Horizon Oil has announced that it has entered into an agreement with Todd Maari Limited (Todd) to acquire its 16% interest in PMP 38160, which contains the producing Maari and Manaia fields

The consideration to be paid for the interest is US$17.6 million, subject to customary working capital and purchase price adjustments, with an effective date of 31 December 2017. The transaction is subject to New Zealand Government Ministerial approval, approval of the Overseas Investment Office, joint venture consent and other customary conditions. The PMP 38160 Joint Operating Agreement does not provide for pre-emptive rights.

The acquisition will be funded partly from the company’s cash reserves, which were US$28.4 million as at 30 September 2017 and partly from the company’s reserves-based debt facility.

When the acquisition completes, the PMP 38160 joint venture will comprise:

  • Horizon Oil International Limited: 26%
  • OMV New Zealand Limited: 69% (operator)
  • Cue Taranaki Pty Ltd: 5%

Gross production from Maari and Manaia field on 2 November 2017 was 8840 bpd.
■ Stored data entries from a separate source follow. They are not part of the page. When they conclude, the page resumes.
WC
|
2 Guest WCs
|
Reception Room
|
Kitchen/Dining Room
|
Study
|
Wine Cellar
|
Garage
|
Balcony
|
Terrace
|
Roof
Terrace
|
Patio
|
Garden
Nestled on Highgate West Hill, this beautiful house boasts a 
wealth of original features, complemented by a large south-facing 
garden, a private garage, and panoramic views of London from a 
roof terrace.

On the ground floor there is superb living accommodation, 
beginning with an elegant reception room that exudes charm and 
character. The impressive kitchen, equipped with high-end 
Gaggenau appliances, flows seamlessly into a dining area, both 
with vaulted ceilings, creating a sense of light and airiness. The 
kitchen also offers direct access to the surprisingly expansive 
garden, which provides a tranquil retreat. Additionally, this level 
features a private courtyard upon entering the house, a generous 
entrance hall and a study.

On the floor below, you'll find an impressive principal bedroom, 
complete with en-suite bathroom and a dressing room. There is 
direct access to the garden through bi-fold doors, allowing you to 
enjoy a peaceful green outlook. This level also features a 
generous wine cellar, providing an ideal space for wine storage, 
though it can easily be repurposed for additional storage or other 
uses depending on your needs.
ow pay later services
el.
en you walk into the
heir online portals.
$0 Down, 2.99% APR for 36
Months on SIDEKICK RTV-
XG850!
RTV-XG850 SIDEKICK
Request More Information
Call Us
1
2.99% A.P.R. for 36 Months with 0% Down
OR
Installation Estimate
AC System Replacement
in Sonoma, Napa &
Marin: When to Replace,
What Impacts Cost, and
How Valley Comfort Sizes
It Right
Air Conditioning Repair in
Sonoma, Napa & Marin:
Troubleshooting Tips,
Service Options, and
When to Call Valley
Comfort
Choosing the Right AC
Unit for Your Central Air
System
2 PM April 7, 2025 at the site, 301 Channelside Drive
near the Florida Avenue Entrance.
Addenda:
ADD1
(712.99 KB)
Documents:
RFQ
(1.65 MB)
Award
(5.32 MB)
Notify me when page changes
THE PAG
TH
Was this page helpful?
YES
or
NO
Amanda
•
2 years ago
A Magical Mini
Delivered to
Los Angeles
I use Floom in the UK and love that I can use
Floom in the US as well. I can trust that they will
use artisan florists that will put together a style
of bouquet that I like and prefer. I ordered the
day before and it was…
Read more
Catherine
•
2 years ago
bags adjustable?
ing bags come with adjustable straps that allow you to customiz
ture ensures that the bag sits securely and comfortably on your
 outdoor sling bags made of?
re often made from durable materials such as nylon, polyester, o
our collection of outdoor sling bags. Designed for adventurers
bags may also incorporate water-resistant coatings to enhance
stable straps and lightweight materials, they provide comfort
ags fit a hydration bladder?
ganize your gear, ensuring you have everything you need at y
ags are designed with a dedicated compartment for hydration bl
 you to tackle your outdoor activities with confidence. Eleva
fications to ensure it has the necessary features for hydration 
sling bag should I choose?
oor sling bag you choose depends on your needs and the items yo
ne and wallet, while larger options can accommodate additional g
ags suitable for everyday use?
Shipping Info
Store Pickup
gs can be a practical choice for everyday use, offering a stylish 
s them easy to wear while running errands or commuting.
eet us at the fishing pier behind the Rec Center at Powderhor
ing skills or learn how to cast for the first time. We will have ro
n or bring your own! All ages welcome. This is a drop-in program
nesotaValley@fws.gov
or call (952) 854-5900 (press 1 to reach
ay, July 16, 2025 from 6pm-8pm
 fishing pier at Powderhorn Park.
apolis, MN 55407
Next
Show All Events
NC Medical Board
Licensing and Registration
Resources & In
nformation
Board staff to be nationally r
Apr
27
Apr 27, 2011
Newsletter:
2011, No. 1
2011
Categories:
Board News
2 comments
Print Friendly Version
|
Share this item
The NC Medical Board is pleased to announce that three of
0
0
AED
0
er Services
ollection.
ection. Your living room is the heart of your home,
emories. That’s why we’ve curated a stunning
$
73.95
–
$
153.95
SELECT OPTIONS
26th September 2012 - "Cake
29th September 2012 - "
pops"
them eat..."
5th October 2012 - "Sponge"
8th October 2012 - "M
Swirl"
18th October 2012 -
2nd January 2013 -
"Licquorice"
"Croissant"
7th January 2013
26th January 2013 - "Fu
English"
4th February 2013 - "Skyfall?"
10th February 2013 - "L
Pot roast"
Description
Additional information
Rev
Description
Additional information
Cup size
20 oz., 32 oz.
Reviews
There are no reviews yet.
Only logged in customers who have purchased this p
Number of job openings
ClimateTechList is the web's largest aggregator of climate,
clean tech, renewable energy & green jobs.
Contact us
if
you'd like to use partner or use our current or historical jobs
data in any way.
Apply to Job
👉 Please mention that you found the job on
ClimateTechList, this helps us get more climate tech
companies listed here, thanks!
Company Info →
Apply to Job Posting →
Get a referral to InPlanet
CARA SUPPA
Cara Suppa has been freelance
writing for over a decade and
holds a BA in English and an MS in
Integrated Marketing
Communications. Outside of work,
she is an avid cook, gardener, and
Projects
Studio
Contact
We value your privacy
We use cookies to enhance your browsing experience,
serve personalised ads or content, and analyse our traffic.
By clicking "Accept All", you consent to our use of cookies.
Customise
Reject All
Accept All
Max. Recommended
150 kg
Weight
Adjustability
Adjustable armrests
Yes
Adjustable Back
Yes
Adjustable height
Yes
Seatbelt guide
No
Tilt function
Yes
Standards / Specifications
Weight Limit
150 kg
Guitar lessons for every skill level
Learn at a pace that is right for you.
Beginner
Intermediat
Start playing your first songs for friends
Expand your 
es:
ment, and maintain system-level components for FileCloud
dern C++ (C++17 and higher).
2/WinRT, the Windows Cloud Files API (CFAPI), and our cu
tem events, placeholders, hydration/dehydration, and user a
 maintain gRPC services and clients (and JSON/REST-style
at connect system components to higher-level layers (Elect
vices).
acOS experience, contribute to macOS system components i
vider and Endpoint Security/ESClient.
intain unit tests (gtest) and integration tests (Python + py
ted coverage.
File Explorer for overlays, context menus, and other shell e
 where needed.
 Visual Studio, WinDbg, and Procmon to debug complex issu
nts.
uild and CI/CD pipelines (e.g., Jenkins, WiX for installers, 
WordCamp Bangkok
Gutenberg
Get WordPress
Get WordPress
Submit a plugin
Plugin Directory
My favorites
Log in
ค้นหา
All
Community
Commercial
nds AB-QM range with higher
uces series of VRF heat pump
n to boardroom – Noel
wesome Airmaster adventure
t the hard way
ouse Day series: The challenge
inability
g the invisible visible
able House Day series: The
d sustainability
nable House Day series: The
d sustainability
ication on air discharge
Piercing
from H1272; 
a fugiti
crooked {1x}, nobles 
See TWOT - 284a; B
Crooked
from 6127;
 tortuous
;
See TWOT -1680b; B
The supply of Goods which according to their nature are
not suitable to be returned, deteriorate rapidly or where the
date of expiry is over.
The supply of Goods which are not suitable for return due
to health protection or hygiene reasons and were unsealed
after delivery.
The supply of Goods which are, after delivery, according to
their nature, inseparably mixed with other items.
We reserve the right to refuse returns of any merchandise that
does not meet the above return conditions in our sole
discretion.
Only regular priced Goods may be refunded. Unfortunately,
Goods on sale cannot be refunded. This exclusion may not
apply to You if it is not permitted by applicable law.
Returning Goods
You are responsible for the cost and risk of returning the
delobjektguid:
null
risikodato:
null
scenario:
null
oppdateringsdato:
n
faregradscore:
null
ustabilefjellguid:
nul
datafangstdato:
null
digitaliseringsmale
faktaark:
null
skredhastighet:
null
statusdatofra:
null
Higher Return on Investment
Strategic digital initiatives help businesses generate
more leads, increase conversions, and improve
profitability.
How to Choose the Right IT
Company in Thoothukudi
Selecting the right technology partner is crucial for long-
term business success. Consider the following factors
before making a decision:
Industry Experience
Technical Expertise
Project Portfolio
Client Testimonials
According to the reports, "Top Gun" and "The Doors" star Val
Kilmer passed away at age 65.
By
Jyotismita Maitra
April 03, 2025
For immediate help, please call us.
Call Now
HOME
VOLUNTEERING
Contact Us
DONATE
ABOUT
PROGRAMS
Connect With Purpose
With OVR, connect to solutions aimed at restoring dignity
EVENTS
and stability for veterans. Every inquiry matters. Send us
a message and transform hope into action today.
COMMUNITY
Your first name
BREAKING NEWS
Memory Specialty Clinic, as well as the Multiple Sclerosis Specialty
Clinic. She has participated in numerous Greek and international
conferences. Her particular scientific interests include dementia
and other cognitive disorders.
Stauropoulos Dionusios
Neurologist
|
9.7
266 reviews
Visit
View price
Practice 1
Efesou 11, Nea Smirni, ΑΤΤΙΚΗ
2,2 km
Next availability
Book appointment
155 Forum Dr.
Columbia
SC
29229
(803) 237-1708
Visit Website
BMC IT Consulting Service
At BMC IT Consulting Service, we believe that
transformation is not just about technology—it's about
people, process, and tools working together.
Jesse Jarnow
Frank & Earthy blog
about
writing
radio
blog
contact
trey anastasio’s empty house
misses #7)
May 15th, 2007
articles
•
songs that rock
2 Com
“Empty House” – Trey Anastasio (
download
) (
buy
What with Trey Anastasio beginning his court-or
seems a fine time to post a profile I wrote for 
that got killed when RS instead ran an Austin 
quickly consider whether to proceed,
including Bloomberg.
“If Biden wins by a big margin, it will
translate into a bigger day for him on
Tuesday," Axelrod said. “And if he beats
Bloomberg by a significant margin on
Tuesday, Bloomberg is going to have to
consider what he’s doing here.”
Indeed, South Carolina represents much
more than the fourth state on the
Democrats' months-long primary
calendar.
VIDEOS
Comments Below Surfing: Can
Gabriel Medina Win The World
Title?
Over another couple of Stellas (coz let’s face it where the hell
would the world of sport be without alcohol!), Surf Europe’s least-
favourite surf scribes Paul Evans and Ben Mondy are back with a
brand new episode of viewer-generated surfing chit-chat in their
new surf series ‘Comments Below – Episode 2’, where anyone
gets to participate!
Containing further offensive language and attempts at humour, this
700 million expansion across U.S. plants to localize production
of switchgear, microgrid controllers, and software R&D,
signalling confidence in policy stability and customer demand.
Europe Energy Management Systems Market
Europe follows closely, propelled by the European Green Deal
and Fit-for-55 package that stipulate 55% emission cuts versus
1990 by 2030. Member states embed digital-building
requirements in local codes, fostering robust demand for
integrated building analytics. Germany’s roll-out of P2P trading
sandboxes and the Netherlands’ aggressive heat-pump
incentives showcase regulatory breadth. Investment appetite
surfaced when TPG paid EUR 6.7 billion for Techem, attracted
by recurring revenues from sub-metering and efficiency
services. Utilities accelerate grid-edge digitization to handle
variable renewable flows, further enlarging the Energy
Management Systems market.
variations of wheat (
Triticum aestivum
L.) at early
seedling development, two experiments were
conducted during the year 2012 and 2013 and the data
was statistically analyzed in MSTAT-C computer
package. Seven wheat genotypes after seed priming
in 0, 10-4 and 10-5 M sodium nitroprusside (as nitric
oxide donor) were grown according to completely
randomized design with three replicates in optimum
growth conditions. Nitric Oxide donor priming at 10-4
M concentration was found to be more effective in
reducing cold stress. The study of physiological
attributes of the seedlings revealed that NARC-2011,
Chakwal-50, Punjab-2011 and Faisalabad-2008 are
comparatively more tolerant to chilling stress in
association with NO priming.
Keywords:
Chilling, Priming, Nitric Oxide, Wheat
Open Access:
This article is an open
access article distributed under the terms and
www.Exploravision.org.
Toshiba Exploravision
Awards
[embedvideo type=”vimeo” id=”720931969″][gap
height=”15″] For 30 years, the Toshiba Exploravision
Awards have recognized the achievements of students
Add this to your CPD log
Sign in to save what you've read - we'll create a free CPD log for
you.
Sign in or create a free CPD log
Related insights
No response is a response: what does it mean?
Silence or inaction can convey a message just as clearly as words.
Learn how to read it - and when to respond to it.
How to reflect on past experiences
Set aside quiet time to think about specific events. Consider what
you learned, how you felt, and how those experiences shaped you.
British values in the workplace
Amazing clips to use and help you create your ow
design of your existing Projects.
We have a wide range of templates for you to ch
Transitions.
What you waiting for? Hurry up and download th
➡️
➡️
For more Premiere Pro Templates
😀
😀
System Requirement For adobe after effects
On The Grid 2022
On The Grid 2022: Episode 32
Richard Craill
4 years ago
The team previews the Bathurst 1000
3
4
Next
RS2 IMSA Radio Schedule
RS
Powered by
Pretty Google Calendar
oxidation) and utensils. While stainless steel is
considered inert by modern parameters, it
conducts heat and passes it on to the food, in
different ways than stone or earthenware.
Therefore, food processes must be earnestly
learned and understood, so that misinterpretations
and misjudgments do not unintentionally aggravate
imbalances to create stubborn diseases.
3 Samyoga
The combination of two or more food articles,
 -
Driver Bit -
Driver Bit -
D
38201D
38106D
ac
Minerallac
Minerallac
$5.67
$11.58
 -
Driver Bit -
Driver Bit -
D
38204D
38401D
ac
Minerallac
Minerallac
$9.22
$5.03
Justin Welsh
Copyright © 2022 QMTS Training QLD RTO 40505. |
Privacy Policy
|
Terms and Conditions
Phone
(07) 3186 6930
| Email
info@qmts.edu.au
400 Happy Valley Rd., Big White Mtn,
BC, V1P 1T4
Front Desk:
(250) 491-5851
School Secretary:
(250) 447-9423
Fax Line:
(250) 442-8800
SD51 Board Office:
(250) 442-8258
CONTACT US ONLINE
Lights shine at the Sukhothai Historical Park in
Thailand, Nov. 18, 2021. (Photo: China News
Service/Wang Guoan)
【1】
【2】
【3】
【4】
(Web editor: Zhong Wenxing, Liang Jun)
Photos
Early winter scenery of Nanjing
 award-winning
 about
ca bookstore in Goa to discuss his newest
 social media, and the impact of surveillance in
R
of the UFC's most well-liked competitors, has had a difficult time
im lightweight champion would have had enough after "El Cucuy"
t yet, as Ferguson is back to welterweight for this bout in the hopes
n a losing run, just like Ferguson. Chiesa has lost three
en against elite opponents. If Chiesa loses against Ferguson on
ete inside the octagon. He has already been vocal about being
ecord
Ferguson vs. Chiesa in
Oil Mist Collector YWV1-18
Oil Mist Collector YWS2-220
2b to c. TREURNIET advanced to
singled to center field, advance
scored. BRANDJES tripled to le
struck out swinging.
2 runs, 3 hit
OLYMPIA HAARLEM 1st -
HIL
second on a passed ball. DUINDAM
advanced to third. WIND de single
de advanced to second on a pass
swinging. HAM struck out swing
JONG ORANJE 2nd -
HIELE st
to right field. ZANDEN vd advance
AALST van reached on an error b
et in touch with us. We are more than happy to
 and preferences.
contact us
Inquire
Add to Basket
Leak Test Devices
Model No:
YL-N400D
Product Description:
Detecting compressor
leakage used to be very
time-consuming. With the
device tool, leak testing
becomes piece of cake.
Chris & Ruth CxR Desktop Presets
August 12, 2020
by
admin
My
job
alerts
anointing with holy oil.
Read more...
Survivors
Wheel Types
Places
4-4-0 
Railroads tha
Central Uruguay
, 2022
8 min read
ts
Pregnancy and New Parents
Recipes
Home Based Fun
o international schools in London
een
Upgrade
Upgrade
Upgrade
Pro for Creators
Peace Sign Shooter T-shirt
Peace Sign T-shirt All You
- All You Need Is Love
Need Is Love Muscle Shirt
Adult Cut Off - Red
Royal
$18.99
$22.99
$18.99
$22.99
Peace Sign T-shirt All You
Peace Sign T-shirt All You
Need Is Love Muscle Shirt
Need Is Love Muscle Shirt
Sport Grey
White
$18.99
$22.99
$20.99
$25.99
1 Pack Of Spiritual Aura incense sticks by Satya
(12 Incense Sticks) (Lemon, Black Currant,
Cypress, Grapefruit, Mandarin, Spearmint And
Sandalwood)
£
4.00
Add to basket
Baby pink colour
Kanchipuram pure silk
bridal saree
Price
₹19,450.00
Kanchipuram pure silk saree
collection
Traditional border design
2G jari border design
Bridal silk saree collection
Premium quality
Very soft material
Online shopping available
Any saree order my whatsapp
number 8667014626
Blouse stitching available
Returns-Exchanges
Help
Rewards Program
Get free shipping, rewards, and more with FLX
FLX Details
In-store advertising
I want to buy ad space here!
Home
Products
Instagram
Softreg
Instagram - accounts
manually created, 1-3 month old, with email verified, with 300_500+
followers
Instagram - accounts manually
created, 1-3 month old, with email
The MR7A well was shut in for a pump change and perforation of a new reservoir zone.

Bret Emmett, CEO, commented:

We are pleased to increase our interest in the Maari/Manaia joint venture – we know these assets well and where the potential lies. We would hope that the larger interest will give Horizon Oil a greater say in the ongoing management of the fields, including reservoir management to maximise oil recovery and cost control.

The additional interest will be automatically incorporated in Horizon Oil’s reserves base debt facility, increasing the available debt capacity and enabling the majority of the purchase price to be funded by debt.

Upon completion, the acquisition will increase Horizon Oil’s net daily production from about 4100 bpd currently to 5500 bpd (inclusive of cost recovery production entitlements in China). Net proven and probably (2P) reserves will increase 43% to 11.3 million barrels of oil and proven and probable (2C) contingent resources will increase 9% to 140.3 million boe, based on the Reserves and Resources Snapshot set out in the 2017 Annual Report.

Importantly, the acquisition will meaningfully increase net operating cash flow from China and New Zealand, which we expect to average US$60 - 70 million over the next five years. The additional cashflow is expected to enable reduction of the Company’s net debt at a more rapid rate and to enhance future refinancing opportunities on improved overall terms. Finally, the acquisition will significantly enhance exposure to increases in the oil price in what is beginning to look like a good time in the commodity price cycle.